▶ ASSIGNMENT:
Below are records; reproduce exactly the lines from the one that has "и швейного бизнеса" through the one that has "Hlavní nabídka", ends included, and nothing more.

▶ TASK DATA:
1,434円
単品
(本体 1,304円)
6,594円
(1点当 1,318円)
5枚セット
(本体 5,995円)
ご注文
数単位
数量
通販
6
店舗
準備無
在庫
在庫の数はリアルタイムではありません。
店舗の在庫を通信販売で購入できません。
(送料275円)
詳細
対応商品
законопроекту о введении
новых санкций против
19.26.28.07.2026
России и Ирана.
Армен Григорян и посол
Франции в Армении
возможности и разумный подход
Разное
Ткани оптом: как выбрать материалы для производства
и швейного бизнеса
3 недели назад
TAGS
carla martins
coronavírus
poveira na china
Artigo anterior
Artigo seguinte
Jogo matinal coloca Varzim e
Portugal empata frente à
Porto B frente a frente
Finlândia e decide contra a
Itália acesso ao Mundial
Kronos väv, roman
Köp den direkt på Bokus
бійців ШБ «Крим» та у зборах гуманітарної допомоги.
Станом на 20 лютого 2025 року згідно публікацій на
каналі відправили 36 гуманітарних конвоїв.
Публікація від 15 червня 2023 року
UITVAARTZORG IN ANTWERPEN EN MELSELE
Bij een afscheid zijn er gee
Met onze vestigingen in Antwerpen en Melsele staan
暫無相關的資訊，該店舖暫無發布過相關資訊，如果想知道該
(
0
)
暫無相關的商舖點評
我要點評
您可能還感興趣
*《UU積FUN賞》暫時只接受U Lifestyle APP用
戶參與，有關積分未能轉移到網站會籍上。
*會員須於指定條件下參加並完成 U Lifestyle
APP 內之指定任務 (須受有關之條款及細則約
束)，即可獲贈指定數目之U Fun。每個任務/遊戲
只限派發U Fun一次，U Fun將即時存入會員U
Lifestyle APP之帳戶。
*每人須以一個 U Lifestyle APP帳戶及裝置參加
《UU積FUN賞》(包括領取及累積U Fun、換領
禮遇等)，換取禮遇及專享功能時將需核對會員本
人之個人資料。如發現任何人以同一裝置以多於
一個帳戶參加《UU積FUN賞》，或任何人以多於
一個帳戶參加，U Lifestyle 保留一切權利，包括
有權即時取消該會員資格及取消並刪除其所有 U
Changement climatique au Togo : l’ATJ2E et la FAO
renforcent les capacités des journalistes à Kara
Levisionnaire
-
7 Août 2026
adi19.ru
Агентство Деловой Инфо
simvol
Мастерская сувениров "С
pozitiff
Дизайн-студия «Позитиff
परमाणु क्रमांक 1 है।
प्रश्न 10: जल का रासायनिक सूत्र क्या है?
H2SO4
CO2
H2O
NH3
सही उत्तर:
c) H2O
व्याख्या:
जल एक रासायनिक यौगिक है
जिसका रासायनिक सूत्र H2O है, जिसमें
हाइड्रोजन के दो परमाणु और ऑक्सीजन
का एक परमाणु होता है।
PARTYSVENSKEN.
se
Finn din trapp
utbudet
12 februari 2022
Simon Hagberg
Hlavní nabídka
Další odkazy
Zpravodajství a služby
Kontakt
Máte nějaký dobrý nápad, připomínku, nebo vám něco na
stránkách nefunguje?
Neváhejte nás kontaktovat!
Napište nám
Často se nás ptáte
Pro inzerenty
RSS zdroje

▶ ANSWER TO THIS TASK:
и швейного бизнеса
3 недели назад
TAGS
carla martins
coronavírus
poveira na china
Artigo anterior
Artigo seguinte
Jogo matinal coloca Varzim e
Portugal empata frente à
Porto B frente a frente
Finlândia e decide contra a
Itália acesso ao Mundial
Kronos väv, roman
Köp den direkt på Bokus
бійців ШБ «Крим» та у зборах гуманітарної допомоги.
Станом на 20 лютого 2025 року згідно публікацій на
каналі відправили 36 гуманітарних конвоїв.
Публікація від 15 червня 2023 року
UITVAARTZORG IN ANTWERPEN EN MELSELE
Bij een afscheid zijn er gee
Met onze vestigingen in Antwerpen en Melsele staan
暫無相關的資訊，該店舖暫無發布過相關資訊，如果想知道該
(
0
)
暫無相關的商舖點評
我要點評
您可能還感興趣
*《UU積FUN賞》暫時只接受U Lifestyle APP用
戶參與，有關積分未能轉移到網站會籍上。
*會員須於指定條件下參加並完成 U Lifestyle
APP 內之指定任務 (須受有關之條款及細則約
束)，即可獲贈指定數目之U Fun。每個任務/遊戲
只限派發U Fun一次，U Fun將即時存入會員U
Lifestyle APP之帳戶。
*每人須以一個 U Lifestyle APP帳戶及裝置參加
《UU積FUN賞》(包括領取及累積U Fun、換領
禮遇等)，換取禮遇及專享功能時將需核對會員本
人之個人資料。如發現任何人以同一裝置以多於
一個帳戶參加《UU積FUN賞》，或任何人以多於
一個帳戶參加，U Lifestyle 保留一切權利，包括
有權即時取消該會員資格及取消並刪除其所有 U
Changement climatique au Togo : l’ATJ2E et la FAO
renforcent les capacités des journalistes à Kara
Levisionnaire
-
7 Août 2026
adi19.ru
Агентство Деловой Инфо
simvol
Мастерская сувениров "С
pozitiff
Дизайн-студия «Позитиff
परमाणु क्रमांक 1 है।
प्रश्न 10: जल का रासायनिक सूत्र क्या है?
H2SO4
CO2
H2O
NH3
सही उत्तर:
c) H2O
व्याख्या:
जल एक रासायनिक यौगिक है
जिसका रासायनिक सूत्र H2O है, जिसमें
हाइड्रोजन के दो परमाणु और ऑक्सीजन
का एक परमाणु होता है।
PARTYSVENSKEN.
se
Finn din trapp
utbudet
12 februari 2022
Simon Hagberg
Hlavní nabídka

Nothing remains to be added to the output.